• [Problem description]: Return only the lines of the listing below that run from the line with "(at 8.89 3.81 0)" through the line with "(pin power_in line (at -2.54", both ends included, exactly as written.

• [Stored data]:
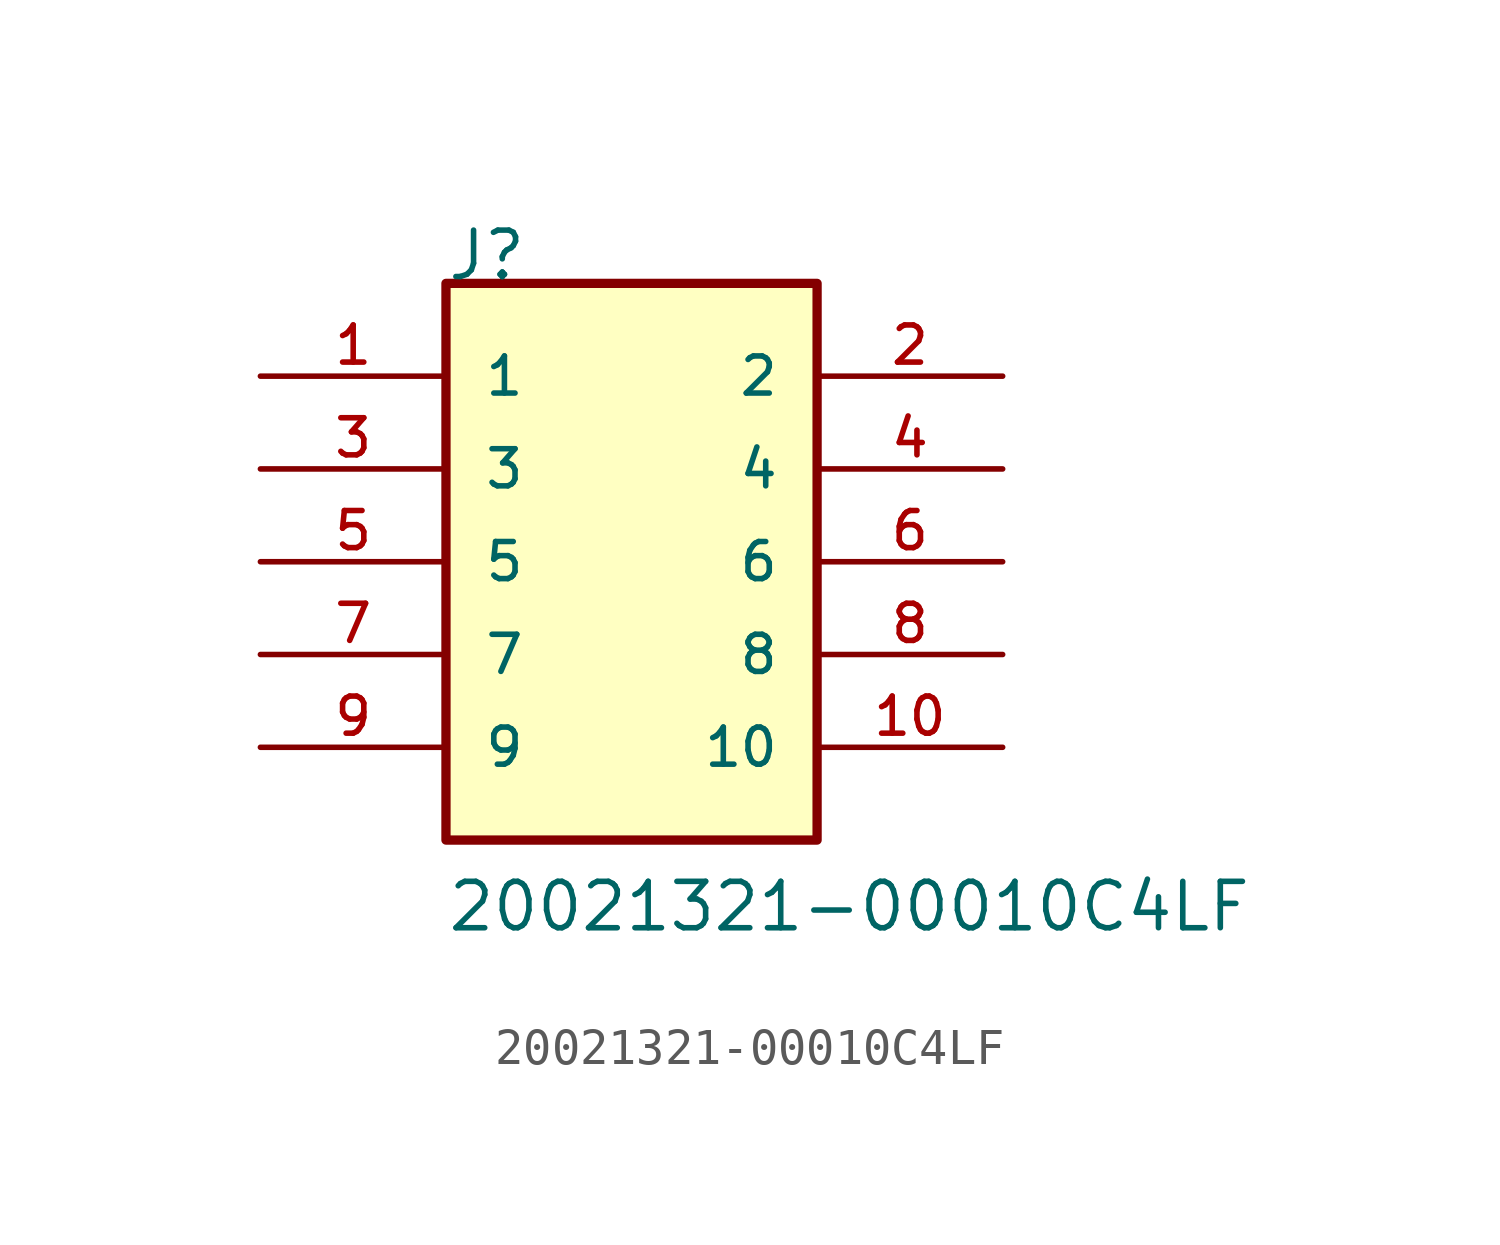
<source format=kicad_sym>
(kicad_symbol_lib
  (version 20211014)
  (generator kicad_symbol_editor)
  (symbol "20021321-00010C4LF"
    (pin_names
      (offset 1.016))
    (property "Reference" "J"
      (at -5.09 7.645 0)
      (effects (font (size 1.27 1.27)) (justify bottom left)))
    (property "Value" "20021321-00010C4LF"
      (at -5.087 -10.183 0)
      (effects (font (size 1.27 1.27)) (justify bottom left)))
    (symbol "20021321-00010C4LF_0_0"
      (rectangle (start -5.08 -7.62) (end 5.08 7.62) (stroke (width 0.254)) (fill (type background)))
      (pin passive line (at -10.16 5.08 0) (length 5.08) (name "1" (effects (font (size 1.016 1.016)))) (number "1" (effects (font (size 1.016 1.016)))))
      (pin passive line (at 10.16 5.08 180.0) (length 5.08) (name "2" (effects (font (size 1.016 1.016)))) (number "2" (effects (font (size 1.016 1.016)))))
      (pin passive line (at -10.16 2.54 0) (length 5.08) (name "3" (effects (font (size 1.016 1.016)))) (number "3" (effects (font (size 1.016 1.016)))))
      (pin passive line (at 10.16 2.54 180.0) (length 5.08) (name "4" (effects (font (size 1.016 1.016)))) (number "4" (effects (font (size 1.016 1.016)))))
      (pin passive line (at -10.16 0.0 0) (length 5.08) (name "5" (effects (font (size 1.016 1.016)))) (number "5" (effects (font (size 1.016 1.016)))))
      (pin passive line (at 10.16 0.0 180.0) (length 5.08) (name "6" (effects (font (size 1.016 1.016)))) (number "6" (effects (font (size 1.016 1.016)))))
      (pin passive line (at -10.16 -2.54 0) (length 5.08) (name "7" (effects (font (size 1.016 1.016)))) (number "7" (effects (font (size 1.016 1.016)))))
      (pin passive line (at 10.16 -2.54 180.0) (length 5.08) (name "8" (effects (font (size 1.016 1.016)))) (number "8" (effects (font (size 1.016 1.016)))))
      (pin passive line (at -10.16 -5.08 0) (length 5.08) (name "9" (effects (font (size 1.016 1.016)))) (number "9" (effects (font (size 1.016 1.016)))))
      (pin passive line (at 10.16 -5.08 180.0) (length 5.08) (name "10" (effects (font (size 1.016 1.016)))) (number "10" (effects (font (size 1.016 1.016))))))))
</source>
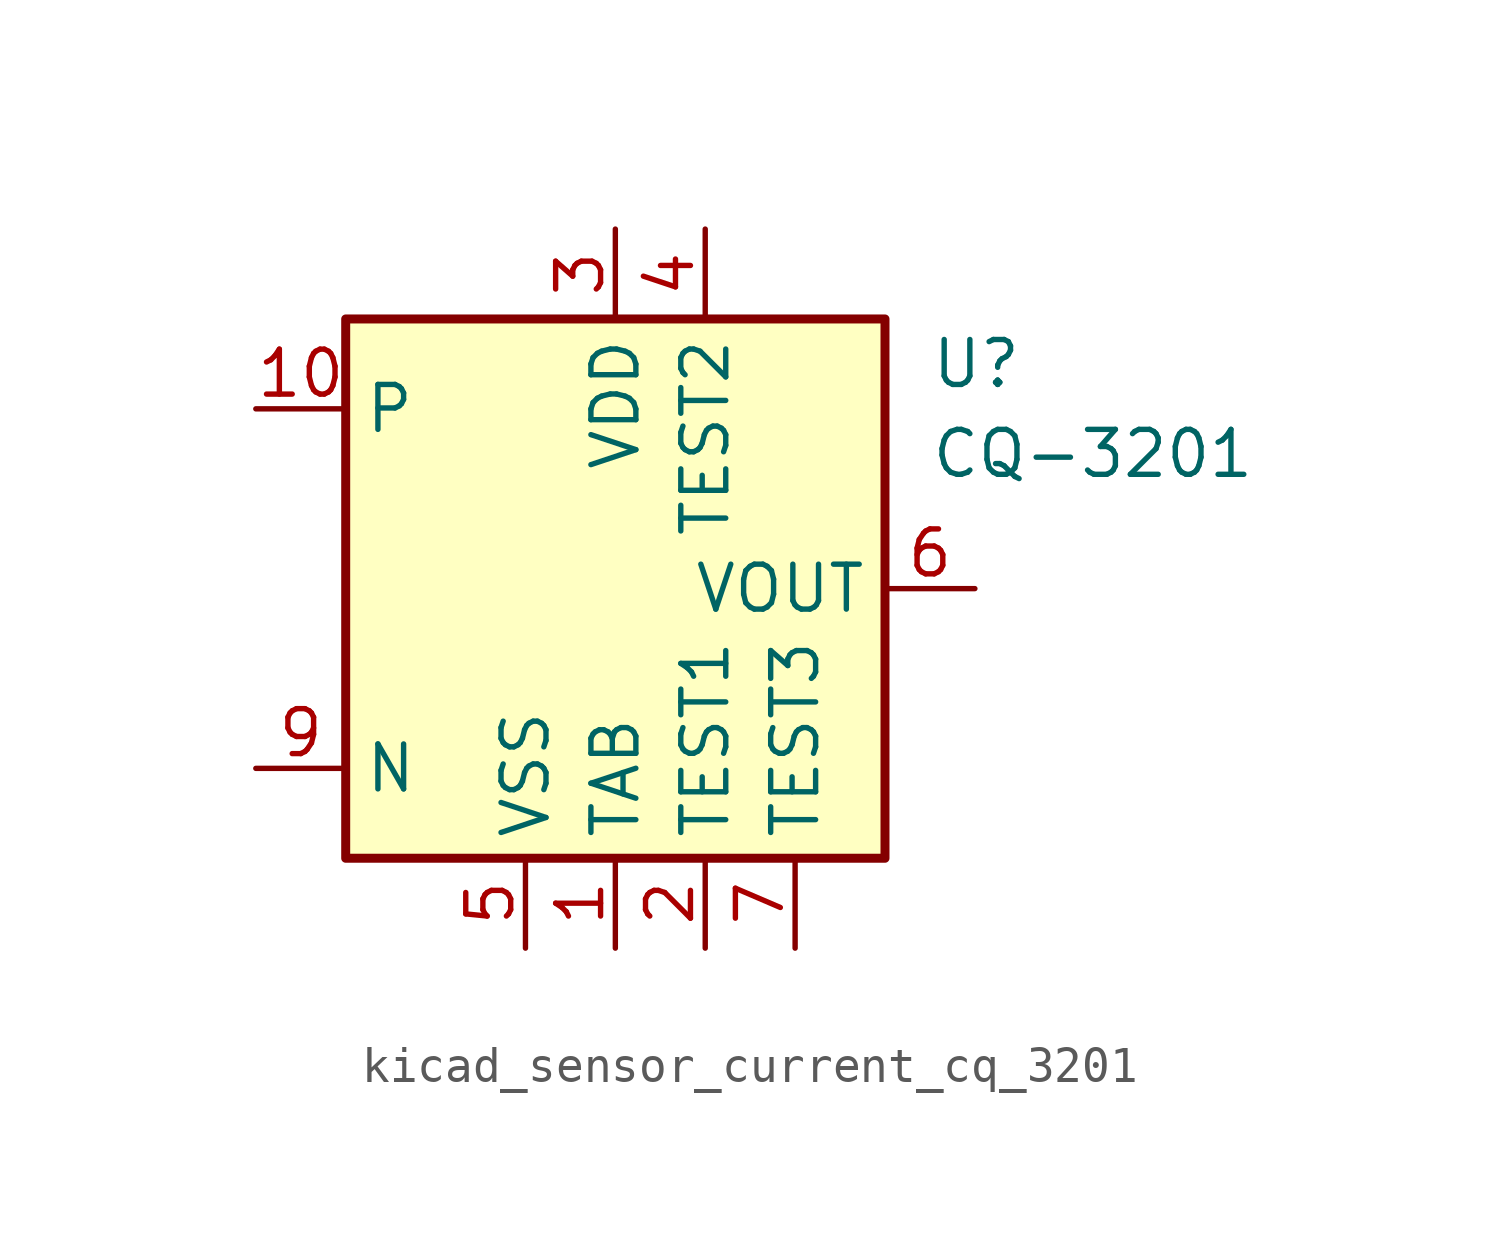
<source format=kicad_sym>
(kicad_symbol_lib
  (version 20220914)
  (generator kicad_symbol_editor)
  (symbol "kicad_sensor_current_cq_3201"
    (property "Reference" "U"
      (at 8.89 6.35 0)
      (effects (font (size 1.27 1.27)) (justify left)))
    (property "Value" "CQ-3201"
      (at 8.89 3.81 0)
      (effects (font (size 1.27 1.27)) (justify left)))
    (symbol "kicad_sensor_current_cq_3201_0_1"
      (rectangle (start -7.62 7.62) (end 7.62 -7.62) (stroke (width 0.254) (type default)) (fill (type background))))
    (symbol "kicad_sensor_current_cq_3201_1_1"
      (pin power_in line (at 0 -10.16 90) (length 2.54) (name "TAB" (effects (font (size 1.27 1.27)))) (number "1" (effects (font (size 1.27 1.27)))))
      (pin passive line (at -10.16 5.08 0) (length 2.54) (name "P" (effects (font (size 1.27 1.27)))) (number "10" (effects (font (size 1.27 1.27)))))
      (pin power_in line (at 2.54 -10.16 90) (length 2.54) (name "TEST1" (effects (font (size 1.27 1.27)))) (number "2" (effects (font (size 1.27 1.27)))))
      (pin power_in line (at 0 10.16 270) (length 2.54) (name "VDD" (effects (font (size 1.27 1.27)))) (number "3" (effects (font (size 1.27 1.27)))))
      (pin power_in line (at 2.54 10.16 270) (length 2.54) (name "TEST2" (effects (font (size 1.27 1.27)))) (number "4" (effects (font (size 1.27 1.27)))))
      (pin power_in line (at -2.54 -10.16 90) (length 2.54) (name "VSS" (effects (font (size 1.27 1.27)))) (number "5" (effects (font (size 1.27 1.27)))))
      (pin output line (at 10.16 0 180) (length 2.54) (name "VOUT" (effects (font (size 1.27 1.27)))) (number "6" (effects (font (size 1.27 1.27)))))
      (pin power_in line (at 5.08 -10.16 90) (length 2.54) (name "TEST3" (effects (font (size 1.27 1.27)))) (number "7" (effects (font (size 1.27 1.27)))))
      (pin passive line (at 0 -10.16 90) (length 2.54) hide (name "TAB" (effects (font (size 1.27 1.27)))) (number "8" (effects (font (size 1.27 1.27)))))
      (pin passive line (at -10.16 -5.08 0) (length 2.54) (name "N" (effects (font (size 1.27 1.27)))) (number "9" (effects (font (size 1.27 1.27))))))))
</source>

• [Your response]:
      (at 8.89 3.81 0)
      (effects (font (size 1.27 1.27)) (justify left)))
    (symbol "kicad_sensor_current_cq_3201_0_1"
      (rectangle (start -7.62 7.62) (end 7.62 -7.62) (stroke (width 0.254) (type default)) (fill (type background))))
    (symbol "kicad_sensor_current_cq_3201_1_1"
      (pin power_in line (at 0 -10.16 90) (length 2.54) (name "TAB" (effects (font (size 1.27 1.27)))) (number "1" (effects (font (size 1.27 1.27)))))
      (pin passive line (at -10.16 5.08 0) (length 2.54) (name "P" (effects (font (size 1.27 1.27)))) (number "10" (effects (font (size 1.27 1.27)))))
      (pin power_in line (at 2.54 -10.16 90) (length 2.54) (name "TEST1" (effects (font (size 1.27 1.27)))) (number "2" (effects (font (size 1.27 1.27)))))
      (pin power_in line (at 0 10.16 270) (length 2.54) (name "VDD" (effects (font (size 1.27 1.27)))) (number "3" (effects (font (size 1.27 1.27)))))
      (pin power_in line (at 2.54 10.16 270) (length 2.54) (name "TEST2" (effects (font (size 1.27 1.27)))) (number "4" (effects (font (size 1.27 1.27)))))
      (pin power_in line (at -2.54 -10.16 90) (length 2.54) (name "VSS" (effects (font (size 1.27 1.27)))) (number "5" (effects (font (size 1.27 1.27)))))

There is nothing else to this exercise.